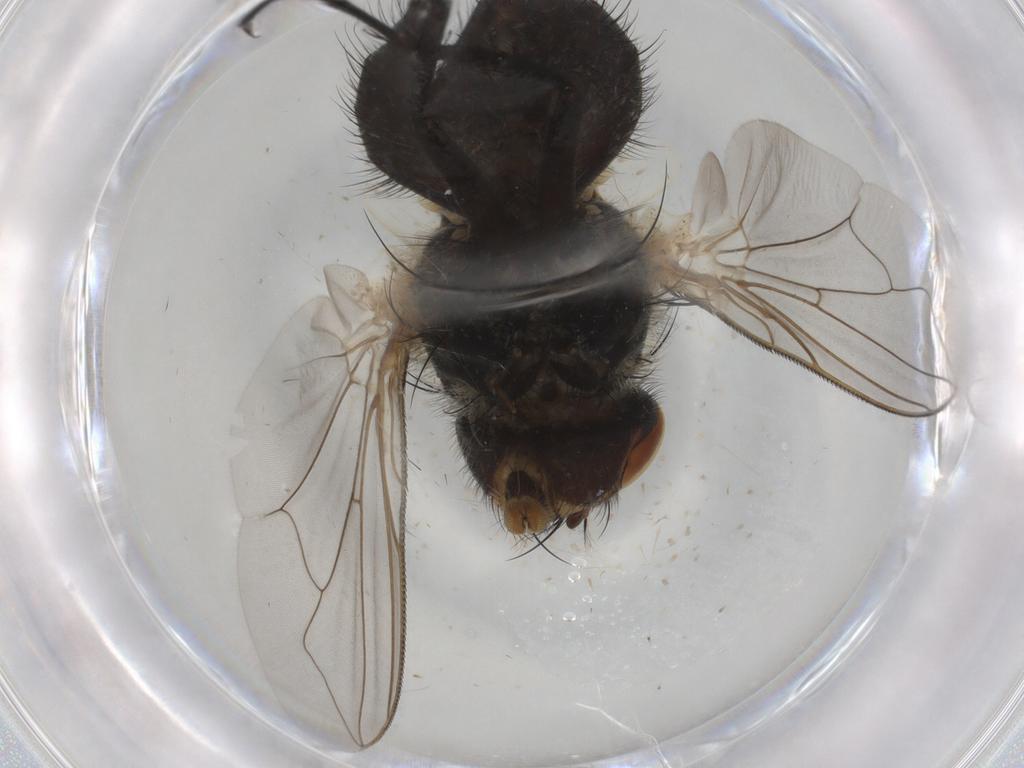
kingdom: Animalia
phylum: Arthropoda
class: Insecta
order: Diptera
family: Polleniidae
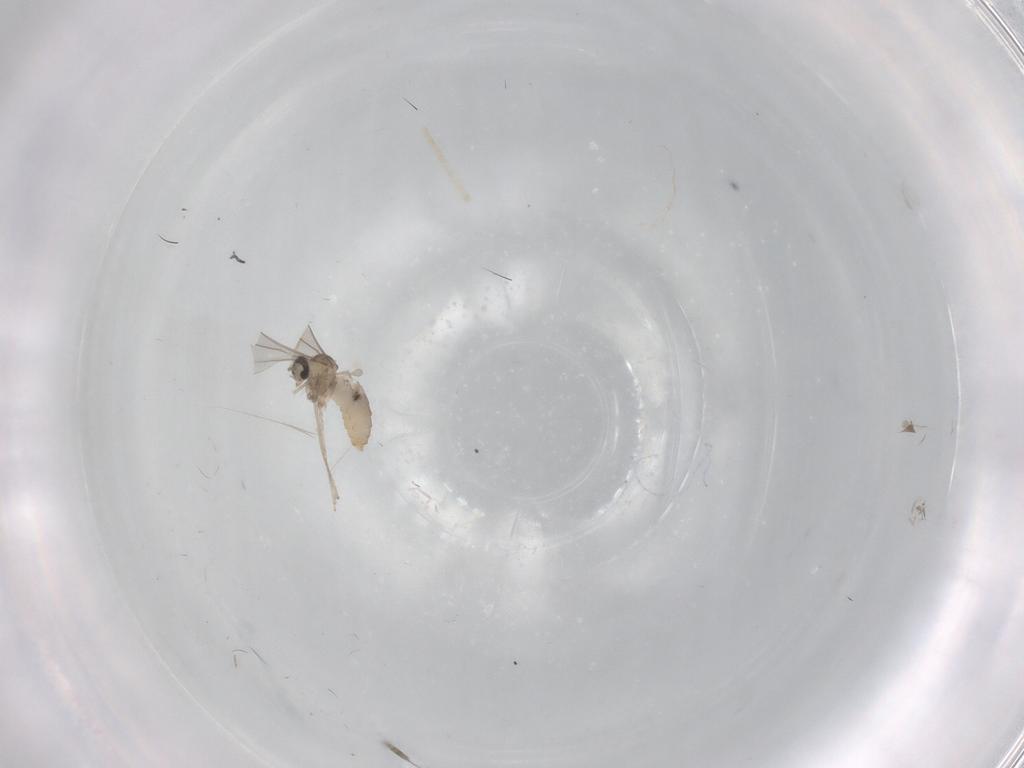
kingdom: Animalia
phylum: Arthropoda
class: Insecta
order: Diptera
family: Cecidomyiidae
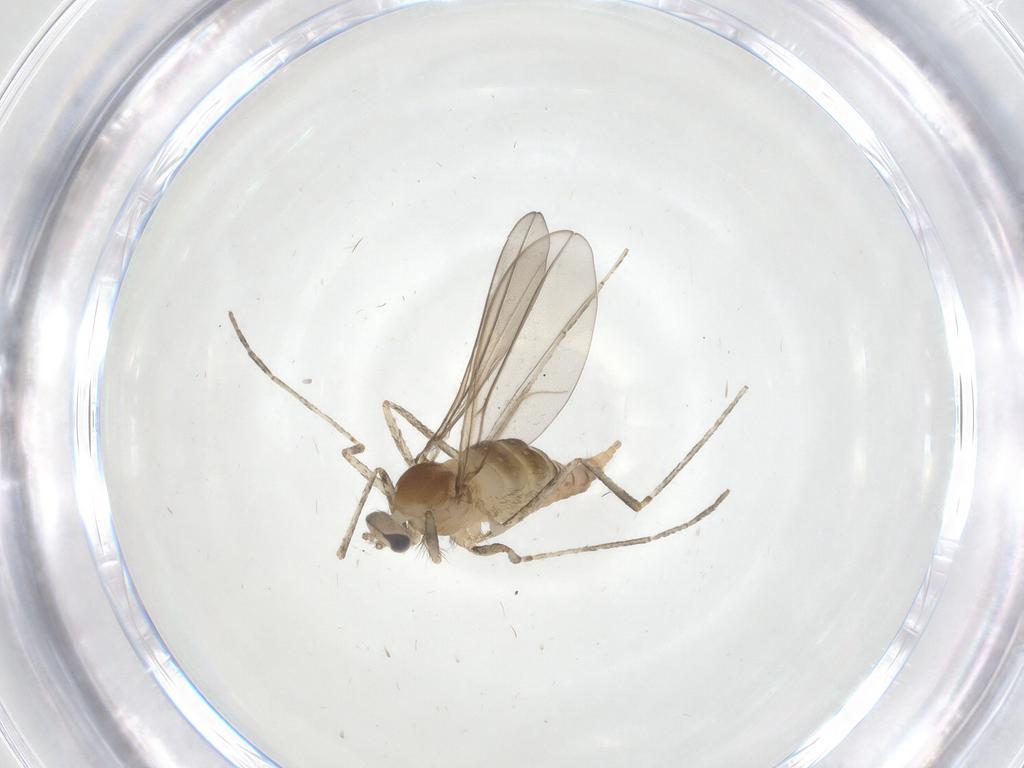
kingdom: Animalia
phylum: Arthropoda
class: Insecta
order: Diptera
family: Cecidomyiidae
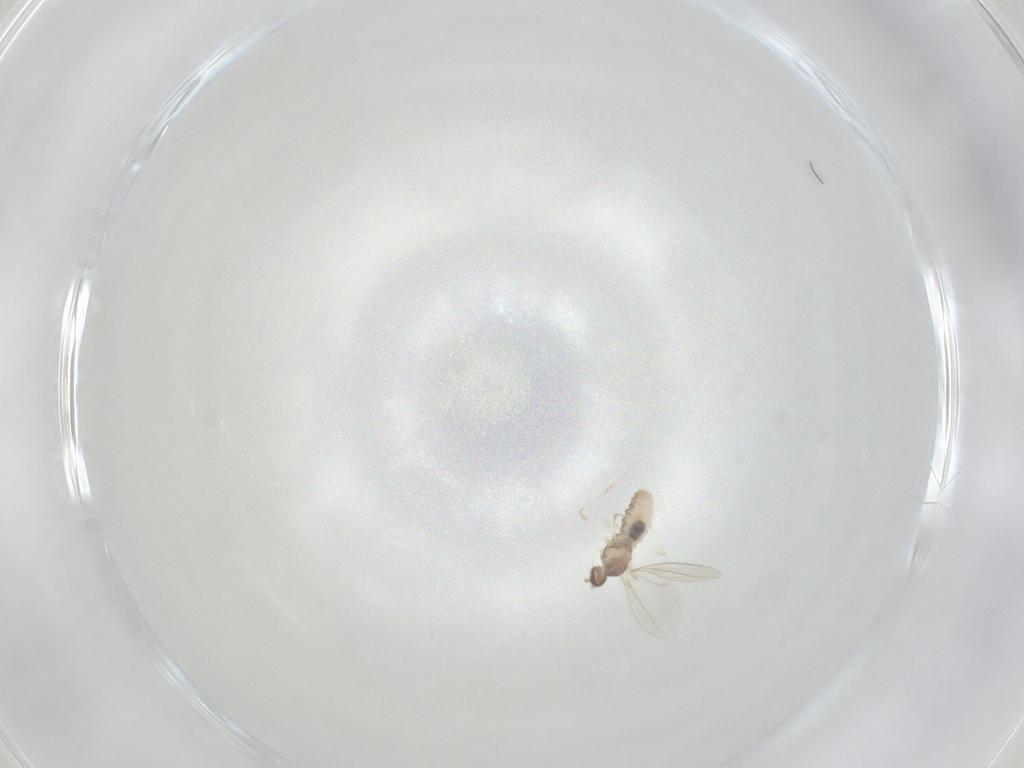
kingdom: Animalia
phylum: Arthropoda
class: Insecta
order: Diptera
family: Cecidomyiidae
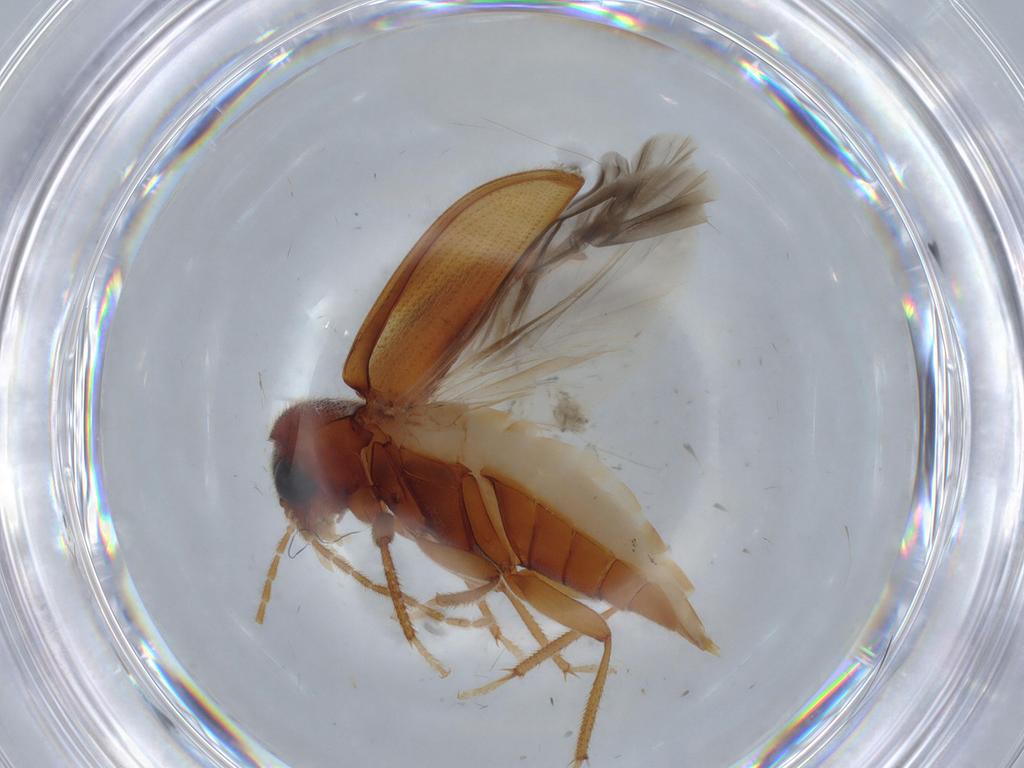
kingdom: Animalia
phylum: Arthropoda
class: Insecta
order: Coleoptera
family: Ptilodactylidae
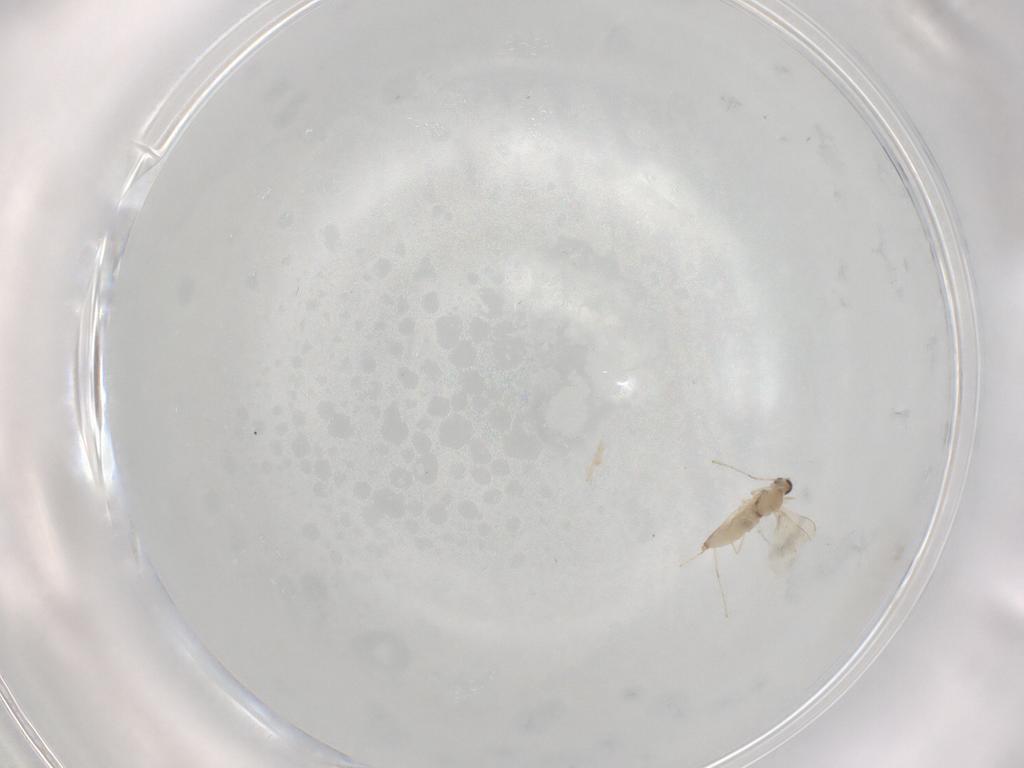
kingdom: Animalia
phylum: Arthropoda
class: Insecta
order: Diptera
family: Cecidomyiidae
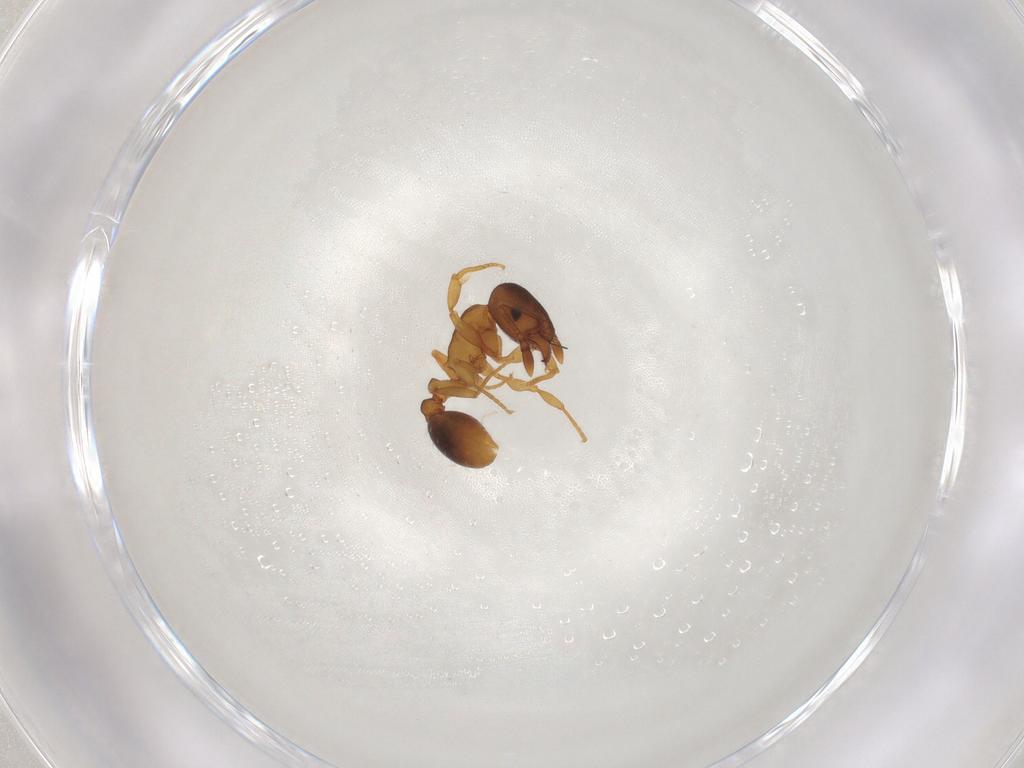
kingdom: Animalia
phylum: Arthropoda
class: Insecta
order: Hymenoptera
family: Formicidae
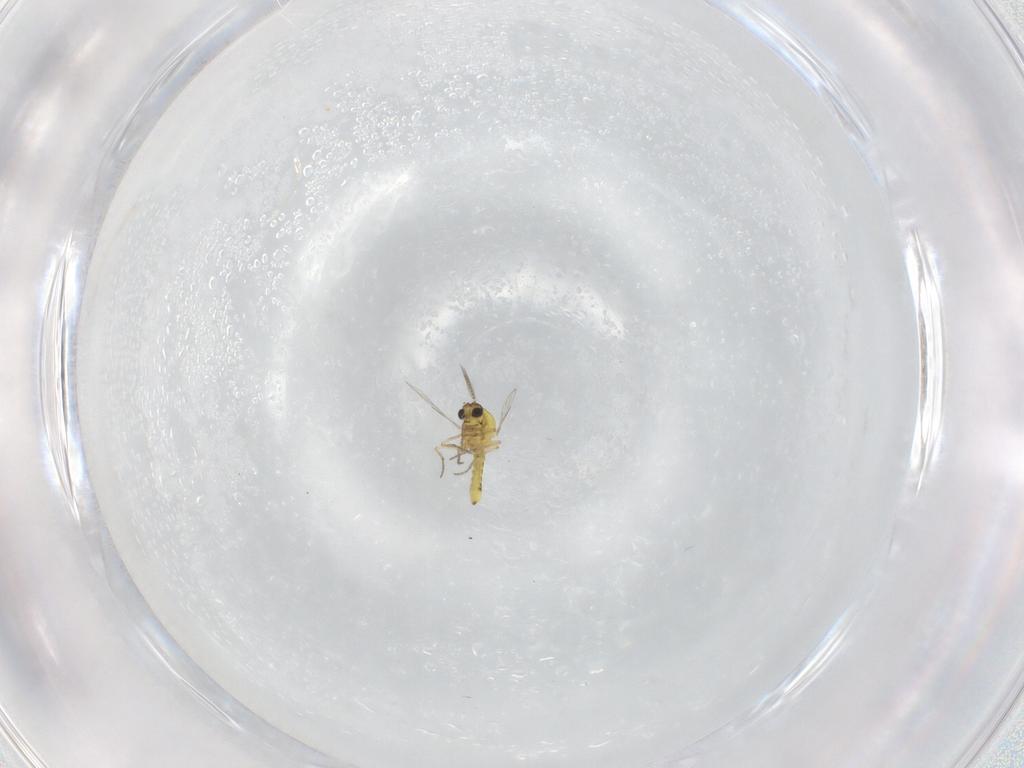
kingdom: Animalia
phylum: Arthropoda
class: Insecta
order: Diptera
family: Ceratopogonidae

..............................

(WHAT IS EXPECTED) Please write out all of these lines again, substituting "fam." for "family" and leaving everything else unchanged. Omit the pictures.

(COMPLETE RESPONSE)
kingdom: Animalia
phylum: Arthropoda
class: Insecta
order: Diptera
fam.: Polleniidae
kingdom: Animalia
phylum: Arthropoda
class: Insecta
order: Diptera
fam.: Cecidomyiidae
kingdom: Animalia
phylum: Arthropoda
class: Insecta
order: Diptera
fam.: Cecidomyiidae
kingdom: Animalia
phylum: Arthropoda
class: Insecta
order: Diptera
fam.: Cecidomyiidae
kingdom: Animalia
phylum: Arthropoda
class: Insecta
order: Coleoptera
fam.: Ptilodactylidae
kingdom: Animalia
phylum: Arthropoda
class: Insecta
order: Diptera
fam.: Cecidomyiidae
kingdom: Animalia
phylum: Arthropoda
class: Insecta
order: Hymenoptera
fam.: Formicidae
kingdom: Animalia
phylum: Arthropoda
class: Insecta
order: Diptera
fam.: Ceratopogonidae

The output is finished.